[Problem]:
From the entries that follow, copy each line in which "recorded" appears.

(Stored data entries)
□ □ □ □ □ □ □

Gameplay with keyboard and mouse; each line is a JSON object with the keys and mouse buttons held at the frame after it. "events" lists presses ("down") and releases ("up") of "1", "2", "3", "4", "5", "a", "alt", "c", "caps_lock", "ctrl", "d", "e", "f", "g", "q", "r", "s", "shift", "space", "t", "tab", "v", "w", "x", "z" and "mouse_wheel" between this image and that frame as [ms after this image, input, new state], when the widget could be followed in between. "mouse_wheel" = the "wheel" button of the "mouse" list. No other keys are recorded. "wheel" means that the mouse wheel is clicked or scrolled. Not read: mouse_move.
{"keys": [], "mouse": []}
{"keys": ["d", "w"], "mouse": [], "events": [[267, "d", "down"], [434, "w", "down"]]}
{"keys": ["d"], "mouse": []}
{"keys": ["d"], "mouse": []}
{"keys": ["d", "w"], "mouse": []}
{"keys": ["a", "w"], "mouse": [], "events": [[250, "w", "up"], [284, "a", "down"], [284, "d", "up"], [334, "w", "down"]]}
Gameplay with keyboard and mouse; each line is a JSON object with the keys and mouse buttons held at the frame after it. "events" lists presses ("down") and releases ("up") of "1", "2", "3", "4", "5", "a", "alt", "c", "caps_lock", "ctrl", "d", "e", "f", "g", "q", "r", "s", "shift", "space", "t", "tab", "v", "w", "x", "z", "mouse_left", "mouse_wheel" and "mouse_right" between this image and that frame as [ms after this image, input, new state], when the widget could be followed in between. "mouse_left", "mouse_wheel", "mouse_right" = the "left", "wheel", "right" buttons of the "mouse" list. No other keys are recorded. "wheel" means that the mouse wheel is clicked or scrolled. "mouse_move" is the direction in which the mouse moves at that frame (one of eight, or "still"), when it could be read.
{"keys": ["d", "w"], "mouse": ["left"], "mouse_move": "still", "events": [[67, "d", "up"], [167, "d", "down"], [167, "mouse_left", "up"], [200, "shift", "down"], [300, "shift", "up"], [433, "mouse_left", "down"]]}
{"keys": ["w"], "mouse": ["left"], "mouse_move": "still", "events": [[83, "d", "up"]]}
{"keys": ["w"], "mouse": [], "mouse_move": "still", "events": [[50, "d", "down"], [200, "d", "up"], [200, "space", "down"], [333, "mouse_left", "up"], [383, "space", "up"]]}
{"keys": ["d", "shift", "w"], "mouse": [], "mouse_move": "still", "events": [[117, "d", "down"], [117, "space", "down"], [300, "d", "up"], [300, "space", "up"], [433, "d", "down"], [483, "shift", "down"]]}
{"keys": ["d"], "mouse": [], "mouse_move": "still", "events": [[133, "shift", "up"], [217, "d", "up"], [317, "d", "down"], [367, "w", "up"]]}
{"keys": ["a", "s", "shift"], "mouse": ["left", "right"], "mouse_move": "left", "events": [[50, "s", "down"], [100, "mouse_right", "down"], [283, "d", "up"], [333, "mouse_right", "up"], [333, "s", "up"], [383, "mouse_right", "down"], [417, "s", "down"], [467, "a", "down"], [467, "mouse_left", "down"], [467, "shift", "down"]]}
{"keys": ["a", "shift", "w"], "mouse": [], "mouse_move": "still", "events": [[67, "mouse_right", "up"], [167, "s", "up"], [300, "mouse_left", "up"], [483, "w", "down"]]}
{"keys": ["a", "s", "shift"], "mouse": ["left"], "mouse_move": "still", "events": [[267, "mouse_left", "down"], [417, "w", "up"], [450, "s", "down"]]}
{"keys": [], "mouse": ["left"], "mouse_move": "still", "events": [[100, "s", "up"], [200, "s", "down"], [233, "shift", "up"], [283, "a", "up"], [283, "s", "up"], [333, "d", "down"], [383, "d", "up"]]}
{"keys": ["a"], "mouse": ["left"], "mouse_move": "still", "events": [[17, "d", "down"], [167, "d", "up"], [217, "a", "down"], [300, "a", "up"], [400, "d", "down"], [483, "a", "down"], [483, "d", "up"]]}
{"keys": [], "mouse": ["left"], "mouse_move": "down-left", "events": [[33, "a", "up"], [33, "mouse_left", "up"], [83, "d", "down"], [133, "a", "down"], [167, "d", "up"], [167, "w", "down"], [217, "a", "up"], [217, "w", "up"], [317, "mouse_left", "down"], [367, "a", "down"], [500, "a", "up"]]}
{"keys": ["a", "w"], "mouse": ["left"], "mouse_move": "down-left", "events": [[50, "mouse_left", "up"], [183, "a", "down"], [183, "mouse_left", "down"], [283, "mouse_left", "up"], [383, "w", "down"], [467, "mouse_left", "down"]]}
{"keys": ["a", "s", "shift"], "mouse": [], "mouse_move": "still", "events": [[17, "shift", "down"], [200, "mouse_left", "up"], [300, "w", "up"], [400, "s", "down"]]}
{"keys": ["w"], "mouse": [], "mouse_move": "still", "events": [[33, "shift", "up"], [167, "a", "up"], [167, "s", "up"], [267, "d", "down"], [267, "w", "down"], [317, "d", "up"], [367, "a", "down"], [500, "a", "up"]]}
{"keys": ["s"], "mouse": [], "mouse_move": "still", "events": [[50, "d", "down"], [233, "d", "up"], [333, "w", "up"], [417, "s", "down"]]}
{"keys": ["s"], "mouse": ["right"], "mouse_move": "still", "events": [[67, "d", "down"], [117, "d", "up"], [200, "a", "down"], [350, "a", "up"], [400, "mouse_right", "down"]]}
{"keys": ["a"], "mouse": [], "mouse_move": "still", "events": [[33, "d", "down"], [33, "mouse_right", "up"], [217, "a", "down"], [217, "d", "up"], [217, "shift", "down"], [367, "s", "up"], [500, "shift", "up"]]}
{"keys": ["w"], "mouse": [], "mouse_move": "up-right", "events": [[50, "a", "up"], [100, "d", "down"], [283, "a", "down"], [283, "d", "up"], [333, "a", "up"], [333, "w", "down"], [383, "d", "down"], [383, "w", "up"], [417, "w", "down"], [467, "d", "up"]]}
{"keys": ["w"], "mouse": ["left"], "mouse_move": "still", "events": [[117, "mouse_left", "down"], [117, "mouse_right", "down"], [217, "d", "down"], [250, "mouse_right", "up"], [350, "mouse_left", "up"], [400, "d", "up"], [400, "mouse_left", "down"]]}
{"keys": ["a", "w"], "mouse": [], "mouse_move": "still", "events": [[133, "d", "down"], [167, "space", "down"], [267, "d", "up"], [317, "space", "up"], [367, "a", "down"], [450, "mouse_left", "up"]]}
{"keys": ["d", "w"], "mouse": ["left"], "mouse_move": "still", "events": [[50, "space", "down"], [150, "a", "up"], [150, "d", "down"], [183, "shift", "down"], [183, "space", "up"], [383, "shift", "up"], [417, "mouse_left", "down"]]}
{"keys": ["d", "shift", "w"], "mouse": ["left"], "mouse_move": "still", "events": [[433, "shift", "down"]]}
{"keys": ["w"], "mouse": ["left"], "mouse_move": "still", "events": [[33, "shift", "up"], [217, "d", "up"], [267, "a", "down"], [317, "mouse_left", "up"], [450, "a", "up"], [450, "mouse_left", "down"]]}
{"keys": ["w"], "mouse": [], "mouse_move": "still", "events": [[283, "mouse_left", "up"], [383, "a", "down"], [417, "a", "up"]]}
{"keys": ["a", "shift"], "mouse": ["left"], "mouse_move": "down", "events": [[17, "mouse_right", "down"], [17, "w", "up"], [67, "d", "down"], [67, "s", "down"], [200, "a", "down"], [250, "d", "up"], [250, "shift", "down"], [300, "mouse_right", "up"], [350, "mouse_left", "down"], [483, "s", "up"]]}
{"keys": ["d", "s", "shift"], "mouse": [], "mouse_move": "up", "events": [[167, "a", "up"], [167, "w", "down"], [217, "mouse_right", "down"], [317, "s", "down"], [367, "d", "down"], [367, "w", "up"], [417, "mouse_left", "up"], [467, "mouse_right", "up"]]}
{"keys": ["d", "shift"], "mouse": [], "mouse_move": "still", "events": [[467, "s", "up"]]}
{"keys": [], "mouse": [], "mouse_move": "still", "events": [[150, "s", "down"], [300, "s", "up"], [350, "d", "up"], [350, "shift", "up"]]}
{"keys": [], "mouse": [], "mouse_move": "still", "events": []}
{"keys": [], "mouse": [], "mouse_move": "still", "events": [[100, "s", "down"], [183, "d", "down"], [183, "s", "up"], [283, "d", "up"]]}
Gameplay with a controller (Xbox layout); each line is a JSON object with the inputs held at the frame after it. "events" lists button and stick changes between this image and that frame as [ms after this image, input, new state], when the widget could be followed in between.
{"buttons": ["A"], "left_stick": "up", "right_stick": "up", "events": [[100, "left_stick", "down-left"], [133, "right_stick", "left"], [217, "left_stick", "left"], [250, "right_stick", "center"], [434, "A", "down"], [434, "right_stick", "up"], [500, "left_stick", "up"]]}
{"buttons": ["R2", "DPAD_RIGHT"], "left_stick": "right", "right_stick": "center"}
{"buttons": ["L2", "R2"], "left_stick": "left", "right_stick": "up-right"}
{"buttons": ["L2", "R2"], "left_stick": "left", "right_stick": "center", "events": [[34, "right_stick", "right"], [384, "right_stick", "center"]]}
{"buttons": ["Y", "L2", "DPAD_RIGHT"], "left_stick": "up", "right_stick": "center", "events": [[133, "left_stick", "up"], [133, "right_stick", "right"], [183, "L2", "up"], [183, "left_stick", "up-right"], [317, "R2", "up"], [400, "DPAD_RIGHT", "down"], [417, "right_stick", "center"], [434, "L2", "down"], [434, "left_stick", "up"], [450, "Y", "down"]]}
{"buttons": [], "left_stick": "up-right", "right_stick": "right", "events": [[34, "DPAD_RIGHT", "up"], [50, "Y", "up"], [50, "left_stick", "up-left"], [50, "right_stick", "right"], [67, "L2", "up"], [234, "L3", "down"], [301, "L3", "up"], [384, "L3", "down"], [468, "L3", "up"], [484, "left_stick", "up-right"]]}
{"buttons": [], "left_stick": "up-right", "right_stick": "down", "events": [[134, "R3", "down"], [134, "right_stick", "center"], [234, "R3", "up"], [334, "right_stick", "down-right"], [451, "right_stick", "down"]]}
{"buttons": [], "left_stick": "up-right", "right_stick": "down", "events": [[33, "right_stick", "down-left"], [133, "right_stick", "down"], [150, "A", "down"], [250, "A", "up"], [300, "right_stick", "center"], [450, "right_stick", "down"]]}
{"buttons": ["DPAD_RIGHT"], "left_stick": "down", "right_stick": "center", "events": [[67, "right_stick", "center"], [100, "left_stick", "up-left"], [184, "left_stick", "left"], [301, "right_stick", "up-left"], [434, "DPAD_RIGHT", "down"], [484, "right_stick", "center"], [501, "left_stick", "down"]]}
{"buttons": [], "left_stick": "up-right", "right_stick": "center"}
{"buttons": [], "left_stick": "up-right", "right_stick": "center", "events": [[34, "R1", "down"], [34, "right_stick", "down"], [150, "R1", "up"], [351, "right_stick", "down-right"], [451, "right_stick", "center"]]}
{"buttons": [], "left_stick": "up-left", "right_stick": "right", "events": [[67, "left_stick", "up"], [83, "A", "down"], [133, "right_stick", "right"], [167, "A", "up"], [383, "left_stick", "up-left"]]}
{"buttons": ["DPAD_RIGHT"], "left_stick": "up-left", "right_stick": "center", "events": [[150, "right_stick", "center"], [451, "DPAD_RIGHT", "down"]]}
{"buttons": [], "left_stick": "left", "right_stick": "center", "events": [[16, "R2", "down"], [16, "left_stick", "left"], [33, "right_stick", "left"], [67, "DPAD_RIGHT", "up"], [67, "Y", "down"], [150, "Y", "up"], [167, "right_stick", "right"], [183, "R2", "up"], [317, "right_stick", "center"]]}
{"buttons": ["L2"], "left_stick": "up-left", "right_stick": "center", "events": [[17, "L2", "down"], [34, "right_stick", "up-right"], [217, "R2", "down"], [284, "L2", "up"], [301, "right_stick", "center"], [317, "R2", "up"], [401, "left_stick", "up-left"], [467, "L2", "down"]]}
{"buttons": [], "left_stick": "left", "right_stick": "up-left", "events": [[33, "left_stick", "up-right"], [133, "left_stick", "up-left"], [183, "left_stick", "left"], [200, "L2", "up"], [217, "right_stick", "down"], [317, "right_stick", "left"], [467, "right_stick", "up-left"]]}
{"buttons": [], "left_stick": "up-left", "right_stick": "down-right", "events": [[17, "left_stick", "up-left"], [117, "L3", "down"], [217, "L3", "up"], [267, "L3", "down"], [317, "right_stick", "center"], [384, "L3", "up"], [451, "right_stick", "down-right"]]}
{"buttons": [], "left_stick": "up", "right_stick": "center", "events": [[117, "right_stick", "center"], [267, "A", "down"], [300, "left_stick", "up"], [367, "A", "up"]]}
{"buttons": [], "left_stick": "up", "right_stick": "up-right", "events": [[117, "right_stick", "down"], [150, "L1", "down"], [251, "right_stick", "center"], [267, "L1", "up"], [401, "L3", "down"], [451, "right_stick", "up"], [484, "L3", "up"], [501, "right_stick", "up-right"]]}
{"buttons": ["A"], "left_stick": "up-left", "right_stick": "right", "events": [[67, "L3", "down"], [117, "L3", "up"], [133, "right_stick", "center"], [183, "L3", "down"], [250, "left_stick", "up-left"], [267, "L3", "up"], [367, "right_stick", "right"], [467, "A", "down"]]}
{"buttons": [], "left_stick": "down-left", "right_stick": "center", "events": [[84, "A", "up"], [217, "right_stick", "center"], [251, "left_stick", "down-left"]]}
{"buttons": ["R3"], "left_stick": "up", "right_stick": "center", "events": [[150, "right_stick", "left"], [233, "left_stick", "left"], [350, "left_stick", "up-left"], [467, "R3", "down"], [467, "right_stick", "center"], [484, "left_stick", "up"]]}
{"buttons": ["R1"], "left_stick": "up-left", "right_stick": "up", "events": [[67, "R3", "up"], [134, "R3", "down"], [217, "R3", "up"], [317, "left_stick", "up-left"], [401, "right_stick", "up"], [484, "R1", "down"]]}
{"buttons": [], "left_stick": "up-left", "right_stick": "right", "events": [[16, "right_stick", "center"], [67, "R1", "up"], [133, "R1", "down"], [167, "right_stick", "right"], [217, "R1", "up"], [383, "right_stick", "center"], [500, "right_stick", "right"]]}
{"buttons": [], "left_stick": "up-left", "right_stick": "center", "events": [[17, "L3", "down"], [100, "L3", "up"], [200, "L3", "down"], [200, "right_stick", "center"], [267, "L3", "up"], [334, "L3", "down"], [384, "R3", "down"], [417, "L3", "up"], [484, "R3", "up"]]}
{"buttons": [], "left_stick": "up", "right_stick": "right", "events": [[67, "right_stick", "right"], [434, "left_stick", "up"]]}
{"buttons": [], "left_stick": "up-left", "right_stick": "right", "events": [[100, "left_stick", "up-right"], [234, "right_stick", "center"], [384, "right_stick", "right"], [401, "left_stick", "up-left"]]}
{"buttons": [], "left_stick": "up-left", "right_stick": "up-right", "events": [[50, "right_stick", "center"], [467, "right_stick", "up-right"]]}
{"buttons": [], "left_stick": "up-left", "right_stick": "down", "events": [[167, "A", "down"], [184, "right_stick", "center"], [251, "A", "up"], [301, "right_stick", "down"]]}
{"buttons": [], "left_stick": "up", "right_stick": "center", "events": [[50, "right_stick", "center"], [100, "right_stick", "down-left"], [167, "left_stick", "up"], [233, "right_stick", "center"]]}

□ □ □ □ □ □ □

[Worked solution]:
Gameplay with keyboard and mouse; each line is a JSON object with the keys and mouse buttons held at the frame after it. "events" lists presses ("down") and releases ("up") of "1", "2", "3", "4", "5", "a", "alt", "c", "caps_lock", "ctrl", "d", "e", "f", "g", "q", "r", "s", "shift", "space", "t", "tab", "v", "w", "x", "z" and "mouse_wheel" between this image and that frame as [ms after this image, input, new state], when the widget could be followed in between. "mouse_wheel" = the "wheel" button of the "mouse" list. No other keys are recorded. "wheel" means that the mouse wheel is clicked or scrolled. Not read: mouse_move.
Gameplay with keyboard and mouse; each line is a JSON object with the keys and mouse buttons held at the frame after it. "events" lists presses ("down") and releases ("up") of "1", "2", "3", "4", "5", "a", "alt", "c", "caps_lock", "ctrl", "d", "e", "f", "g", "q", "r", "s", "shift", "space", "t", "tab", "v", "w", "x", "z", "mouse_left", "mouse_wheel" and "mouse_right" between this image and that frame as [ms after this image, input, new state], when the widget could be followed in between. "mouse_left", "mouse_wheel", "mouse_right" = the "left", "wheel", "right" buttons of the "mouse" list. No other keys are recorded. "wheel" means that the mouse wheel is clicked or scrolled. "mouse_move" is the direction in which the mouse moves at that frame (one of eight, or "still"), when it could be read.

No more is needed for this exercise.